I tend to keep away from deliberately thinking myself as any particular ‘ist’ although obviously as a Buddhist monk people, including myself, regard me as a Buddhist. Following a specific path these past years has been a great gift for me, one that I keep on re-receiving and realizing what a precious gem I have been given. That’s often the difficulty, not fully appreciating the gem one has because it isn’t shining at the moment and going around looking for a brighter one. All with the utmost of sincerity in the questing for answers to deep questions about profound matters.

Now I read your question and you are asking about ‘believing’ and I have talked about practicing. Maybe it is just a matter of word use. However in Buddhism, as I have understood it, I’ve not felt obliged to ‘believe’ in anything in order to practice. Well, save for believing that the Buddha rediscovered a universal Truth, that what he found has been passed on through a direct connection of master to disciple and the ‘passing on’ is happening accurately through living Buddhist teachers. There we go, Refuge in the Buddha, Dharma and Sangha.

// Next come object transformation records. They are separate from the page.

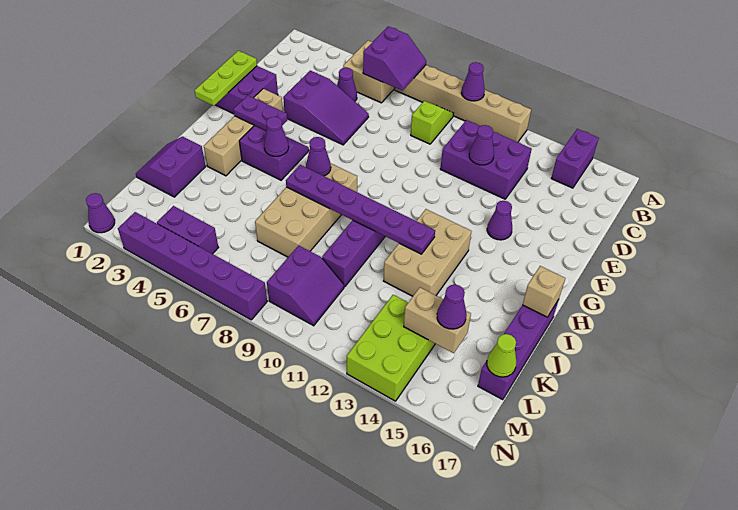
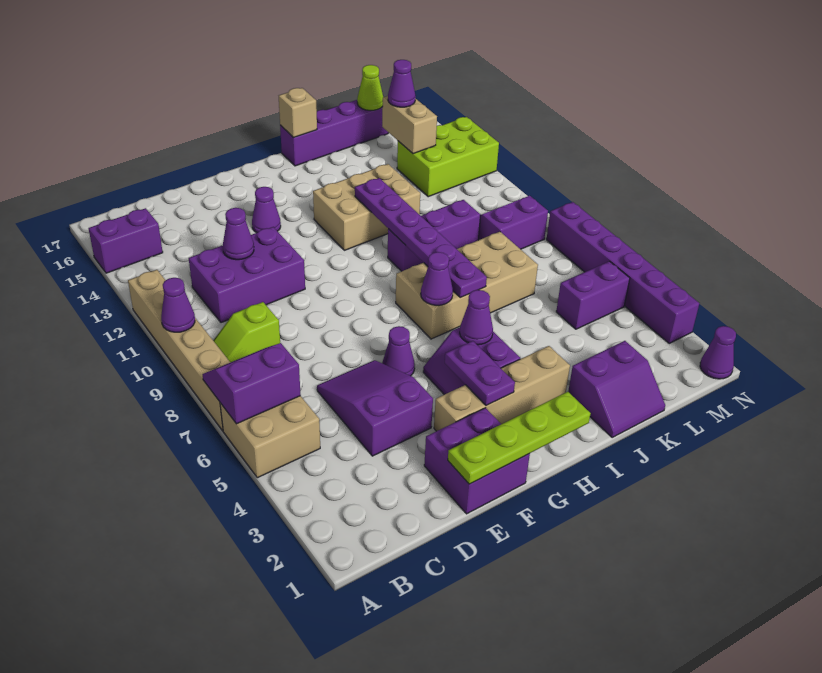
purple cone C5 level 1 -> purple cone F6 level 1
purple brick C11:D13 level 1 -> purple brick C11:E12 level 1
lime plate E1:G1 level 2 -> lime plate E1:H1 level 2
purple brick M4:M5 level 1 -> purple brick L5:M5 level 1

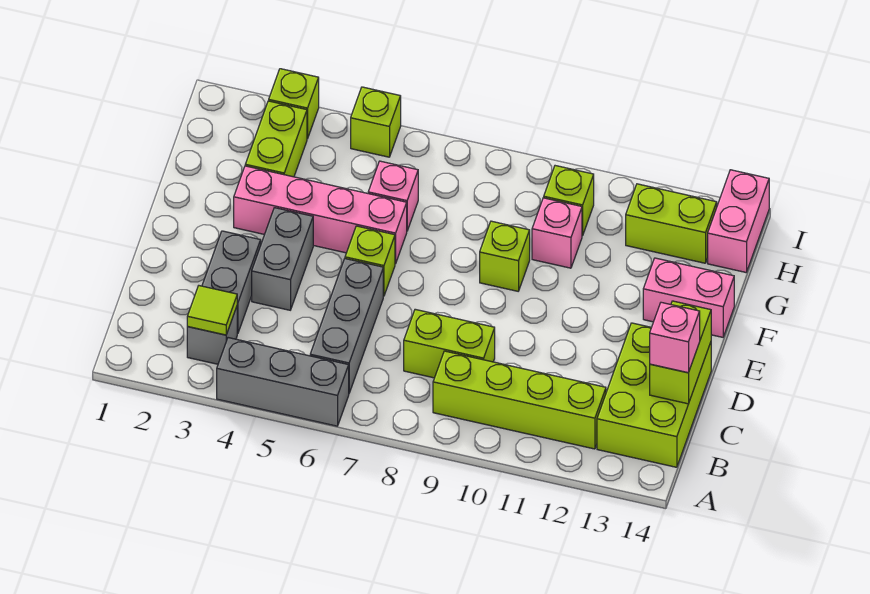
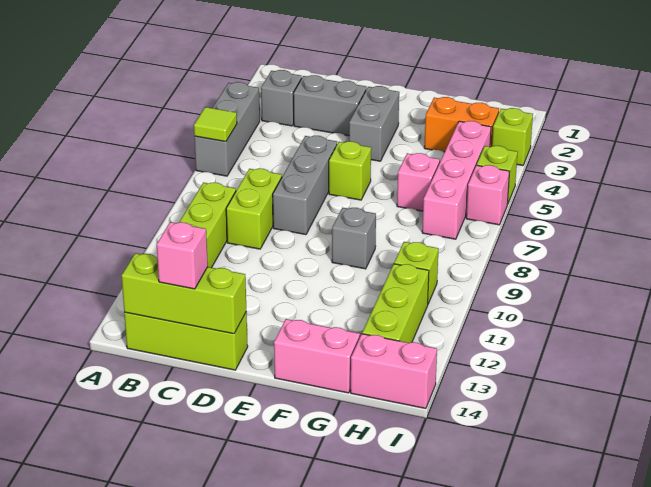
lime tile B3 level 2 -> lime tile A6 level 2
grey brick B6:D6 level 1 -> grey brick D6:D8 level 1
lime brick B13:D14 level 1 -> lime brick B14:D14 level 1
lime brick C14:D14 level 2 -> lime brick B14:D14 level 2
grey brick D4:E4 level 1 -> grey brick E3:E4 level 1
pink brick F3:F6 level 1 -> pink brick H4:H7 level 1
lime brick F9 level 1 -> grey brick F9 level 1
pink brick F13:F14 level 1 -> pink brick F14:G14 level 1
lime brick G3:H3 level 1 -> orange brick G3:H3 level 1
pink brick G10 level 1 -> pink brick I6 level 1
lime brick H12:H13 level 1 -> lime brick H11:H13 level 1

Hope that goes some way towards answering your question. Sorry it has taken a long time to answer, I’ve been a bit more involved with ‘got to do to-day’ things of late.

Sincerely,
Rev. Mugo

The Normally Bizarre

This small pot of flowers, pansies, petunias and red ones satisfy my gardening pleasure.

FYI bloodhounds take pleasure in flowers too, they like to eat them! We had one in the community in the 1990’s. When he arrived as a really young puppy his first act, as his paws reached the ground, was to eat a petunia from the flower bed beside him. It seemed like the most natural thing in the world but it wasn’t, for a dog.

An unexpected out-of-town visitor attending the Sunday session brought his mountain bike unicycle indoors. All I could say at the time was, “you are rather late, please come in”! Always one needs to be ready to embrace the unexpected, if not bizarre.

So when a regular member, who usually comes on his mountain bike, trundled out his colourful going-grocery-shopping rig from beside the priory, I was practiced and ready to embrace it, nearly!

Our visiting friend with one wheel, (he said it helped him with staying focused and present), rode off with net curtains twitching probably. And the colourful four-wheeled wagon went shopping.